Mirosław Drzewiecki:
Wybierając się do ministerstwa, byłem pełen obaw. Gdybyśmy byli organizatorami Euro w 2016 roku, to mam pewność, że byśmy to spokojnie zrobili. Przygotowanie projektu stadionów trwa rok. Budowanie to 2,5 roku. To sprawia, że już dzisiaj jesteśmy na granicy wykonalności tych obiektów.
Pierwszą decyzję już pan podjął. Znamy projektanta Stadionu Narodowego. Dlaczego ta firma?

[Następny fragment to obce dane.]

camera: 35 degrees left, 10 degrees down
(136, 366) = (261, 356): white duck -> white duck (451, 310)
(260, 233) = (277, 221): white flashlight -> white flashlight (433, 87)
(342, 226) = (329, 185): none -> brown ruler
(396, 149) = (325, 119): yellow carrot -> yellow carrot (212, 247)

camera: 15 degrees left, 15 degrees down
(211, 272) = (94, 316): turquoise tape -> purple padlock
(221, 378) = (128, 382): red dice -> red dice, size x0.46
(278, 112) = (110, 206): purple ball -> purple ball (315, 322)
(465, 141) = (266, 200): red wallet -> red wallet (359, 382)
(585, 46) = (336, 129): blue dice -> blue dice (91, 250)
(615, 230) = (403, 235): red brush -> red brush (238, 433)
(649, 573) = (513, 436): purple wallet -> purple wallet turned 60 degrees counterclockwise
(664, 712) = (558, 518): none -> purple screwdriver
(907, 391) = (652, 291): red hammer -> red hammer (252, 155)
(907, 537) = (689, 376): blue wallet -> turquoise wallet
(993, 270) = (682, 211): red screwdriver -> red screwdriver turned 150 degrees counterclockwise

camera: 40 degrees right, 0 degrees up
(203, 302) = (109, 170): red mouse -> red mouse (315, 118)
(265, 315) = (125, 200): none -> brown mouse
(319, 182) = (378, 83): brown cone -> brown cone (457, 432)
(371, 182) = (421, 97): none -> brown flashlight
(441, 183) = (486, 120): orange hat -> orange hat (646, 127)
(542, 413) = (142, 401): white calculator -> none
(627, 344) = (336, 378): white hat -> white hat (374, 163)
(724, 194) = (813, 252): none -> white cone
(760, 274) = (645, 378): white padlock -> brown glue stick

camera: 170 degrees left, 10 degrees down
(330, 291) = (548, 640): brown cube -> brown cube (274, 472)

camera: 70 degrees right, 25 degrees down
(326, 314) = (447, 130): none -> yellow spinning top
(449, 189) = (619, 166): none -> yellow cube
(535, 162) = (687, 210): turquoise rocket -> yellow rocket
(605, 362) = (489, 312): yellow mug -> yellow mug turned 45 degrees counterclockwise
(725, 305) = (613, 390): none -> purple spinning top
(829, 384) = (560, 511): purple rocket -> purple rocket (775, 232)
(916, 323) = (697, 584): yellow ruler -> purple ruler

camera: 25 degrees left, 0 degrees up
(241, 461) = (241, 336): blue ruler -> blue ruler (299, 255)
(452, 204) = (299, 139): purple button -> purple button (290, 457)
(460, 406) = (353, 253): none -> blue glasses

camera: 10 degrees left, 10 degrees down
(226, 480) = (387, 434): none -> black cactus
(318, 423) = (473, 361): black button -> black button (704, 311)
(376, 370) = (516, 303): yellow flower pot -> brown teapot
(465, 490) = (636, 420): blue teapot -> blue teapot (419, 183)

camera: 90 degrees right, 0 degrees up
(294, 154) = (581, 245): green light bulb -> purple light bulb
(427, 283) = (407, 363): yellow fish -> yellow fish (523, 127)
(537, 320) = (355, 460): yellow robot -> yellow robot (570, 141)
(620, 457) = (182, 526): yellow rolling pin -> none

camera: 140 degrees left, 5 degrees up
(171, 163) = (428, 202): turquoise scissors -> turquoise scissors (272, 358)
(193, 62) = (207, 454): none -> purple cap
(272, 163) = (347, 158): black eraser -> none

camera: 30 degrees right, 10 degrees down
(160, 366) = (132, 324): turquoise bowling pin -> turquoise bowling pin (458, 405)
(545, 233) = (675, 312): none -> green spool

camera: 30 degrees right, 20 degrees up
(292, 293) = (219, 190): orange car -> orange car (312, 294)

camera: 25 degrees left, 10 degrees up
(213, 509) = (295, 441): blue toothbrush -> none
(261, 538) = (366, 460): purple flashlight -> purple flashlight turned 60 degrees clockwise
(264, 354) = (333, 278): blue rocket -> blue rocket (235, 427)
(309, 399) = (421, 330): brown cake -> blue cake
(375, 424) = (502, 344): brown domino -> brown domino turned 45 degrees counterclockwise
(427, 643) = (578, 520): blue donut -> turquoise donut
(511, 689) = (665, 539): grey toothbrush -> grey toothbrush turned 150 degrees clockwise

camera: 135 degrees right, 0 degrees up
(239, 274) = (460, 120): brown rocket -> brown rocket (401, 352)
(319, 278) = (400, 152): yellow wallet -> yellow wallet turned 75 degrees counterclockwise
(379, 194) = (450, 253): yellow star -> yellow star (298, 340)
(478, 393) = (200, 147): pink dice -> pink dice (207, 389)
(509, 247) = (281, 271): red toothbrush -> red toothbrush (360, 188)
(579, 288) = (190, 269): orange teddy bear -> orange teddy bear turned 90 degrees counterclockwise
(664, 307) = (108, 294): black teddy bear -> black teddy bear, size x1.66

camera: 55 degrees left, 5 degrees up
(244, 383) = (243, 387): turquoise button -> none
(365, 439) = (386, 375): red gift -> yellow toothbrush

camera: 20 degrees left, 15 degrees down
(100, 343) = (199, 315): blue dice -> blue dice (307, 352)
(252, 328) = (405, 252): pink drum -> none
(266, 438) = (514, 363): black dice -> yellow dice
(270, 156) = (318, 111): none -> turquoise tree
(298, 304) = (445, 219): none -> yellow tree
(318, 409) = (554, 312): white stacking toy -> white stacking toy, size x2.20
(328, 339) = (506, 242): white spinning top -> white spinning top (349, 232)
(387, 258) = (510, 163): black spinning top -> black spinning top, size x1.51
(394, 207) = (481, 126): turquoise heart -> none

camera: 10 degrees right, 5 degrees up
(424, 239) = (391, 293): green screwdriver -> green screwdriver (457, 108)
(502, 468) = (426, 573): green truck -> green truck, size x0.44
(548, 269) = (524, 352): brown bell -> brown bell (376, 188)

Obiecałem, że do 30 listopada podejmę w tej sprawie decyzję i słowa dotrzymałem. W ciągu tych ostatnich dwóch tygodni odbyły się trzy prezentacje firm, które zakwalifikowała do finałowej trójki moja poprzedniczka. Wybrałem konsorcjum, które w mojej ocenie jest w stanie zrealizować projekt w odpowiednim czasie za właściwe pieniądze. W przypadku jednej z niewybranych pracowni obawiałem się, że nie ma ona wystarczającego doświadczenia w projektowaniu stadionów. W przypadku tej drugiej, warunki finansowe przez nią zaproponowane trochę nie przystawały do naszej rzeczywistości. Cena jest dla nas jednym z najważniejszych kryteriów. Dlatego wybraliśmy JSK. Olbrzymie znaczenie miało też doświadczenie warszawskie tej firmy.